Six hours of fun and frolic, I don’t remember when I’ve had so much fun. My son was especially solicitous and protective of me, particularly after he saw my feet. Not painful, just unsightly. By 6:00, we had walked six miles and I was still full of energy. My son was amazed at my stamina. But my feet were so swollen from edema that I had to put on some uncomfortable sandals just to keep walking. We all went out to dinner, and I surprised and delighted my grandkids by taking my hat off.

“Oh wow, Bela, you look amazing!”

“You look like Captain Picard!”

Cameras flashing, I had finally overcome my shyness at being bald. I proudly sent a picture around to my friends to see their reactions. I’m not ashamed or embarrassed. It’s my sign of hope that I may stay alive.

My feet required ice and elevation to return to normal. And flush out my kidneys with lots of water to shed the edema. I’m not sure what the lesson is for me. I can’t walk long distances?

A totally worthwhile trip. I’m so glad I made it. Life is too short to put things off. You never know when yours will end. And I’m nothing if not determined.

Walking Through Cancer/Part 14

                           

                             Pink Clouds Don’t Last Forever

It would be so nice if they did.

I’ve had two chemo infusions, and the first one was such a breeze that I wondered what they put in the cocktail. No side effects, and I marveled at how easy chemotherapy was now. I felt wonderful afterwards, and the best part was that the fatigue in my legs was gone. I have energy that I haven’t felt in many months, and it’s been great to experience, especially when I remember how active I used to be with Gene. To have that taken away was hard.

So with my infusion last Tuesday, I expected the pink cloud to last. But it’s gotten a little rougher. The nausea has been really hard, so I keep popping nausea pills which have their own side effects.
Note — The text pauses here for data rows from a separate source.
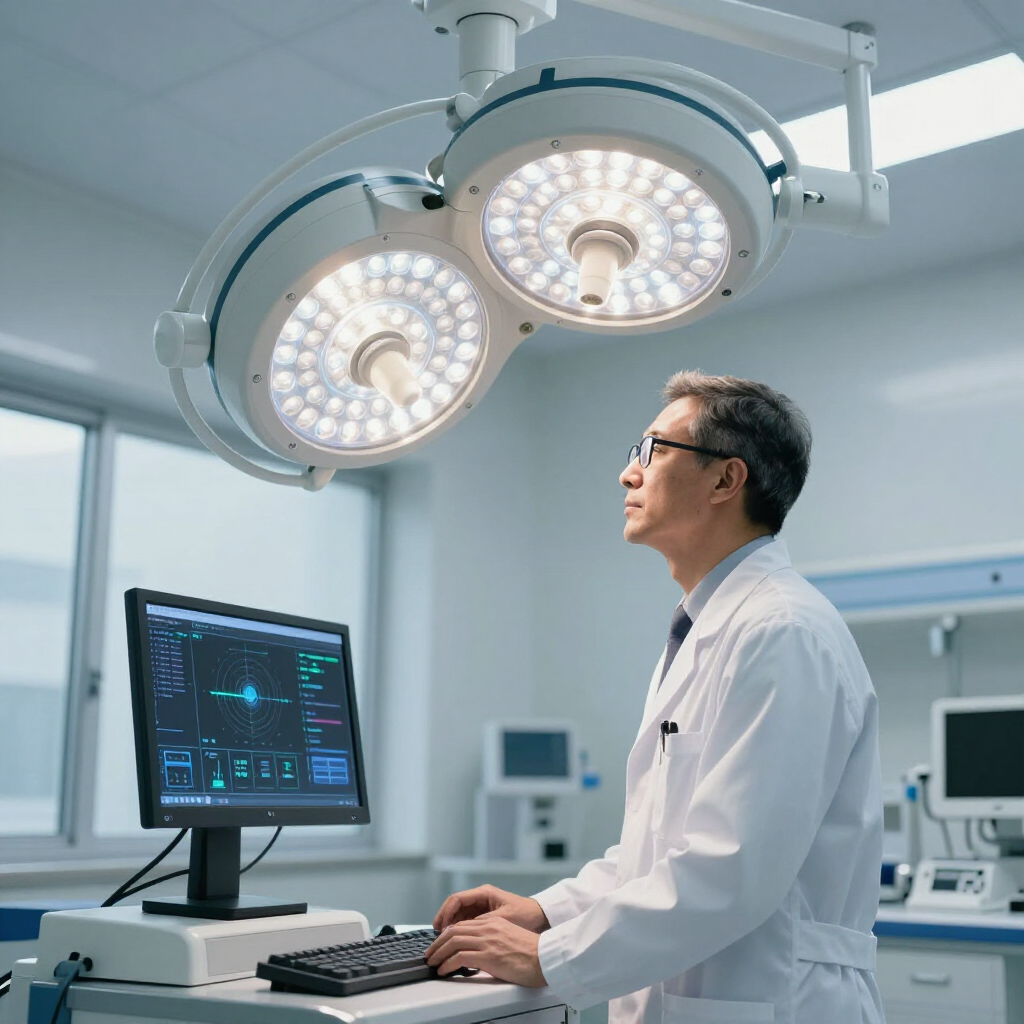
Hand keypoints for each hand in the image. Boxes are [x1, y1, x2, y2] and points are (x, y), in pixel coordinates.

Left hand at [426, 916, 546, 986]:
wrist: (544, 958)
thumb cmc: (531, 953)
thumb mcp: (508, 938)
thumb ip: (492, 939)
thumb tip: (478, 952)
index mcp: (493, 922)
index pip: (462, 924)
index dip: (447, 934)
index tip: (440, 943)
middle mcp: (488, 928)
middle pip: (454, 931)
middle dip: (438, 943)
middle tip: (430, 954)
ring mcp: (487, 941)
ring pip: (453, 942)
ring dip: (439, 953)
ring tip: (433, 963)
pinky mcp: (488, 955)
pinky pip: (460, 957)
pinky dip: (447, 964)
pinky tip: (444, 970)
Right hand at [433, 884, 549, 931]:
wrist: (540, 918)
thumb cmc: (525, 915)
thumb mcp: (503, 919)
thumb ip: (482, 923)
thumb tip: (462, 931)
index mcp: (484, 893)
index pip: (456, 899)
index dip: (445, 912)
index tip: (439, 926)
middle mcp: (480, 898)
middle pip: (454, 906)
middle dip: (444, 919)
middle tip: (437, 935)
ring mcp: (482, 907)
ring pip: (459, 914)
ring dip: (450, 926)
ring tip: (443, 940)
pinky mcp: (484, 916)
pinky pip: (466, 921)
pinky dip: (459, 930)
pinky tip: (455, 941)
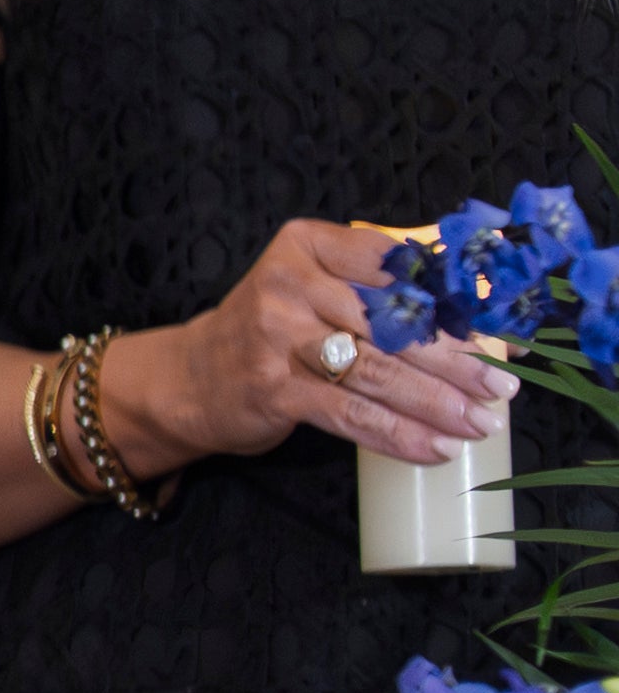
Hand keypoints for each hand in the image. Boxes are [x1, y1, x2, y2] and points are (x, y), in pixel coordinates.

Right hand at [100, 218, 518, 475]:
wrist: (189, 378)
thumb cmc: (273, 332)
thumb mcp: (318, 287)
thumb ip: (384, 288)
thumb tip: (482, 312)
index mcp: (309, 244)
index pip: (398, 266)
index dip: (454, 301)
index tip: (500, 333)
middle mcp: (288, 283)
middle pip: (393, 323)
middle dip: (457, 361)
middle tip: (502, 387)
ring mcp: (275, 335)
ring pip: (377, 372)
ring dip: (436, 403)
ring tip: (478, 423)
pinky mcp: (271, 388)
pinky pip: (351, 414)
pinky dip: (399, 434)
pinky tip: (435, 448)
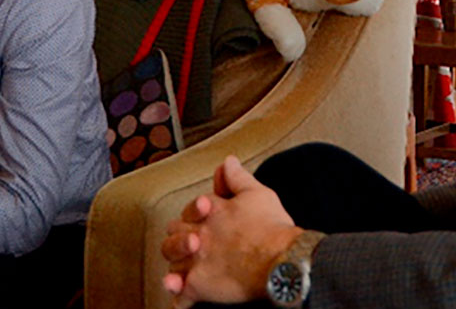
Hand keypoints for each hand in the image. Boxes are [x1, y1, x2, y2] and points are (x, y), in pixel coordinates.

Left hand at [161, 156, 303, 307]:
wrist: (281, 260)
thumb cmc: (272, 227)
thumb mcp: (257, 193)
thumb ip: (237, 178)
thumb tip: (227, 161)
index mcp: (210, 213)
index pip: (190, 210)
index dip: (195, 211)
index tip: (206, 212)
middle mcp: (199, 236)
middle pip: (173, 236)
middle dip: (179, 238)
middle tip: (194, 244)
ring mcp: (197, 262)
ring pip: (173, 265)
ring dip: (175, 267)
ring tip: (180, 272)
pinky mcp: (200, 287)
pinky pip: (181, 297)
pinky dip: (180, 299)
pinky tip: (181, 300)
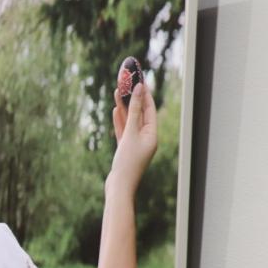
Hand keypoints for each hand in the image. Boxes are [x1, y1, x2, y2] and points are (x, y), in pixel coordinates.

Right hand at [108, 82, 157, 196]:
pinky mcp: (124, 149)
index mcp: (152, 135)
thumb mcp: (131, 133)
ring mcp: (134, 143)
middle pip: (139, 114)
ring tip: (118, 91)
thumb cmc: (127, 162)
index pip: (149, 109)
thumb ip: (134, 111)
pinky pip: (122, 130)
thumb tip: (138, 90)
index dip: (144, 94)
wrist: (119, 186)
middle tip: (128, 82)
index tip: (139, 80)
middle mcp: (145, 138)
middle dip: (133, 98)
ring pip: (129, 121)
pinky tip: (115, 109)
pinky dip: (119, 120)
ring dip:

Heck, no one ever died of nausea. I’ll get through it, but I suspect it might get worse before it gets better. Chemo treatments end on February 3, and then I hope my hair starts to grow back quickly. Oh, I can dream…

All this is a small price to pay for possible remission from my lymphoma for ten more years. The Fred Hutch Cancer Center where I go to see Dr. Christina Poh is one of the best cancer centers in the country, right up there with Sloan-Kettering in New York and Anderson in Texas. And it’s right in my back yard. I’m so grateful to all the doctors and nurses there. They have pulled out all the stops and are exceptionally thorough. And no matter what happens down the road, I know that I’m getting the best care available to me. No doubts, a very secure feeling.
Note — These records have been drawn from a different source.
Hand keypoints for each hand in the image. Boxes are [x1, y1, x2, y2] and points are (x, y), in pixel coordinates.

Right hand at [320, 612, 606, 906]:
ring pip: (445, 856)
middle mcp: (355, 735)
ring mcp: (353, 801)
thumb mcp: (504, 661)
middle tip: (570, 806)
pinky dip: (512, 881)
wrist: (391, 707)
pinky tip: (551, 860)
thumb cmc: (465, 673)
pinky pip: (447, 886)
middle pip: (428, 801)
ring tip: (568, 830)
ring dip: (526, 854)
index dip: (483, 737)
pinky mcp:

On the home front, my life is so fulfilling. There’s nothing like getting sick to inspire your friends and family to show how much they value you. We humans can be so lazy in that regard. I hope I never get that lazy again, and continue to pay it forward. Next Saturday Gene and I are flying to Anaheim, CA for a week with my kids and grandkids: Disneyland, Santa Monica, and LA! I’ve never been there and am so excited. We’ll go to a restaurant for Thanksgiving dinner, and it will be divine to not have to do all that cooking for once!

Then we fly back and I have two more infusions before Christmas. Gene will step up for me and do all the heavy lifting to prepare the house for Christmas: get the tree and decorate it, make dinner for us all while I hide behind a mask the whole time.

I used to dread the holidays because they were so sad for me as a child. But I’m not a child anymore. Now I see them as yet another opportunity to celebrate my life with my family in the present moment. And oh, what joy we give each other now. If we look for joy, we will find it.